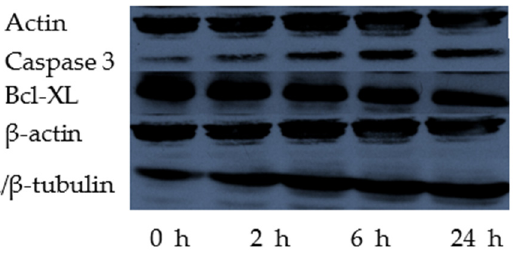
Figure 6. Effect of compound 8 on protein expression in PC3 cells (relative to β -actin).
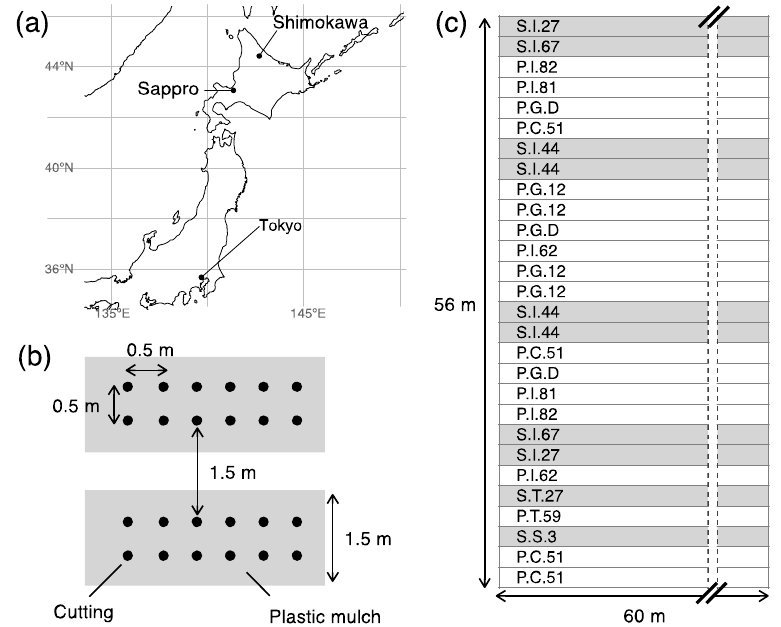
Figure 1. Study site and experimental design. Location of the study site in Shimokawa town, Japan ( a ), planting design with double-row system ( b ), and arrangement of willow clones in the 28 rows ( c ). Clone names beginning with “P” (white rows) and “S” (gray rows) in panel ( c ) represent Salix pet-susu and S. sachalinensis , respectively.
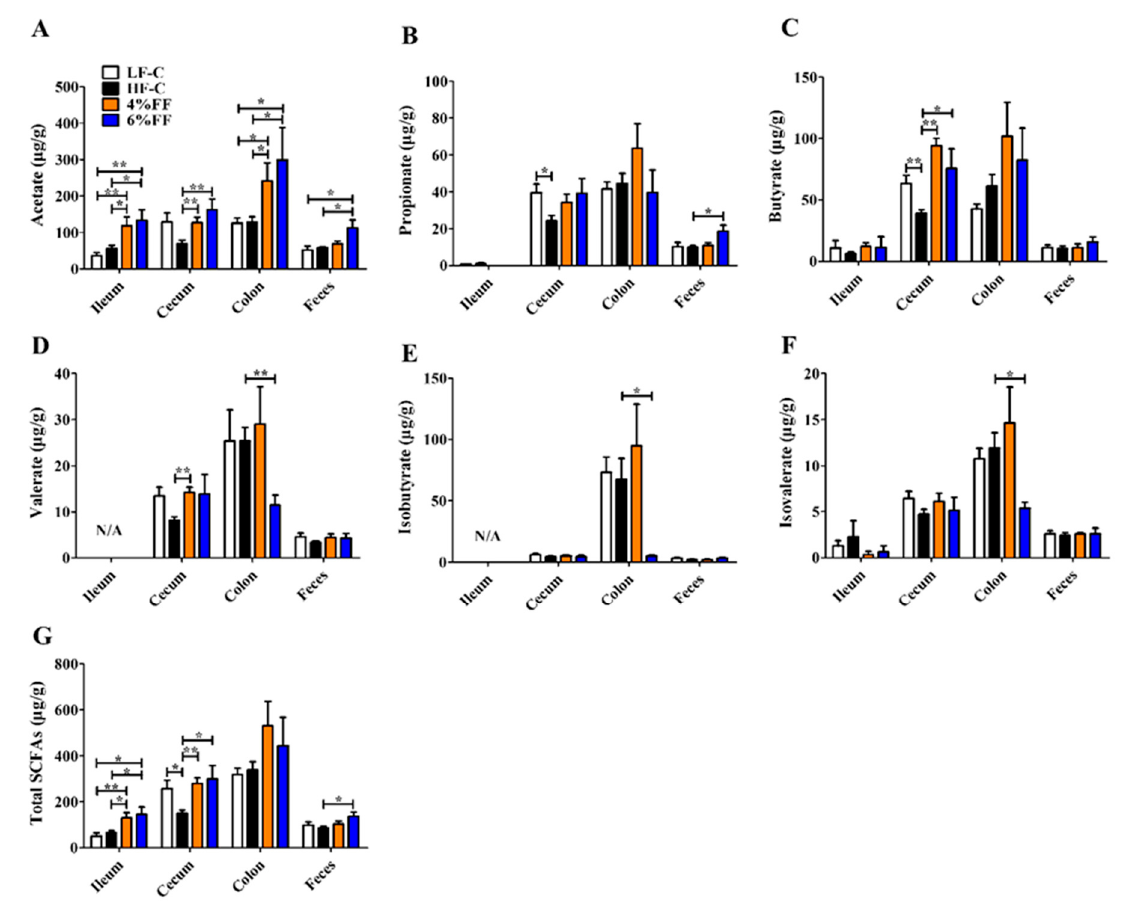
Figure 10. Changes in the production of short-chain fatty acids (SCFAs) in each intestinal segment: acetate ( A ), propionate ( B ), butyrate ( C ), valerate ( D ), isobutyrate ( E ), isovalerate ( F ), and total SCFAs ( G ). Data are represented as mean ± S.E.M., n = 5–7. Significance is considered at p < 0.05. * means in the same bar without a common letter differ at p < 0.05; ** means in the same bar without a common letter differ at p < 0.01.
◇ ◇ ◇ ◇
### WHAT TO DO
Pictures aside, repeat every line of the data above exactly.

### ANSWER TO THE EXERCISE
Figure 6. Effect of compound 8 on protein expression in PC3 cells (relative to β -actin).
Figure 1. Study site and experimental design. Location of the study site in Shimokawa town, Japan ( a ), planting design with double-row system ( b ), and arrangement of willow clones in the 28 rows ( c ). Clone names beginning with “P” (white rows) and “S” (gray rows) in panel ( c ) represent Salix pet-susu and S. sachalinensis , respectively.
Figure 10. Changes in the production of short-chain fatty acids (SCFAs) in each intestinal segment: acetate ( A ), propionate ( B ), butyrate ( C ), valerate ( D ), isobutyrate ( E ), isovalerate ( F ), and total SCFAs ( G ). Data are represented as mean ± S.E.M., n = 5–7. Significance is considered at p < 0.05. * means in the same bar without a common letter differ at p < 0.05; ** means in the same bar without a common letter differ at p < 0.01.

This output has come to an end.